The Federal Trade Commission has secured agreements requiring Epic Games, Inc., creator of the popular video game Fortnite, to pay a total of $520 million in relief over allegations the company violated the Children’s Online Privacy Protection Act (COPPA) and deployed design tricks, known as “dark patterns,” to dupe millions of players into making unintentional purchases.
“As our complaints note, Epic used privacy-invasive default settings and deceptive interfaces that tricked Fortnite users, including teenagers and children,” said FTC Chair Lina M. Khan. “These enforcement actions make clear to businesses that the FTC is cracking down on these unlawful practices.”
The FTC’s action against Epic involves two separate record-breaking settlements. As part of a proposed federal court order filed by the Department of Justice on behalf of the FTC, Epic will pay a $275 million monetary penalty for violating the COPPA Rule—the largest penalty ever obtained for violating an FTC rule.
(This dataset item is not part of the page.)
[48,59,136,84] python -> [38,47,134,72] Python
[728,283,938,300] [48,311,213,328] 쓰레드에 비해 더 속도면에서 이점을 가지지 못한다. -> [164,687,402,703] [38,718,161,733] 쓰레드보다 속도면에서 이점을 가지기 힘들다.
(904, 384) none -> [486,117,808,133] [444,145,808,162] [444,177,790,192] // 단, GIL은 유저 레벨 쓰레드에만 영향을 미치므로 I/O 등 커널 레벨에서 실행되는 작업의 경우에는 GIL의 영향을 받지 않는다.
Additionally, in a first-of-its-kind provision, Epic will be required to adopt strong privacy default settings for children and teens, ensuring that voice and text communications are turned off by default. Under a separate proposed administrative order, Epic will pay $245 million to refund consumers for its dark patterns and billing practices, which is the FTC’s largest refund amount in a gaming case, and its largest administrative order in history.
Message to all online providers
“The Justice Department takes very seriously its mission to protect consumers’ data privacy rights,” said Associate Attorney General Vanita Gupta. “This proposed order sends a message to all online providers that collecting children’s personal information without parental consent will not be tolerated.”
Epic’s video game Fortnite is generally free to download and play but charges users for in-game items such as costumes and dance moves. The game has more than 400 million users worldwide. The FTC alleged in two separate complaints that North Carolina-based Epic engaged in several unlawful practices.
“Epic put children and teens at risk through its lax privacy practices, and cost consumers millions in illegal charges through its use of dark patterns,” said Samuel Levine, Director of the FTC’s Bureau of Consumer Protection. “Under the proposed orders announced today, the company will be required to change its default settings, return millions to consumers, and pay a record-breaking penalty for its privacy abuses.”
In a complaint filed in federal court, the FTC alleged that Epic violated the COPPA Rule by collecting personal information from children under 13 who played Fortnite, a child-directed online service, without notifying their parents or obtaining their parents’ verifiable consent.
Epic also violated the FTC Act’s prohibition against unfair practices by enabling real-time voice and text chat communications for children and teens by default, the FTC alleged.
Illegal dark patterns
In a separate administrative complaint, the FTC alleged that Epic used “dark patterns” to trick players into making unwanted purchases and let children rack up unauthorized charges without any parental involvement.
The FTC said Epic ignored more than one million user complaints and repeated employee concerns that “huge” numbers of users were being wrongfully charged. In fact, Epic’s changes only made the problem worse, the FTC alleged. Using internal testing, Epic purposefully obscured cancel and refund features to make them more difficult to find.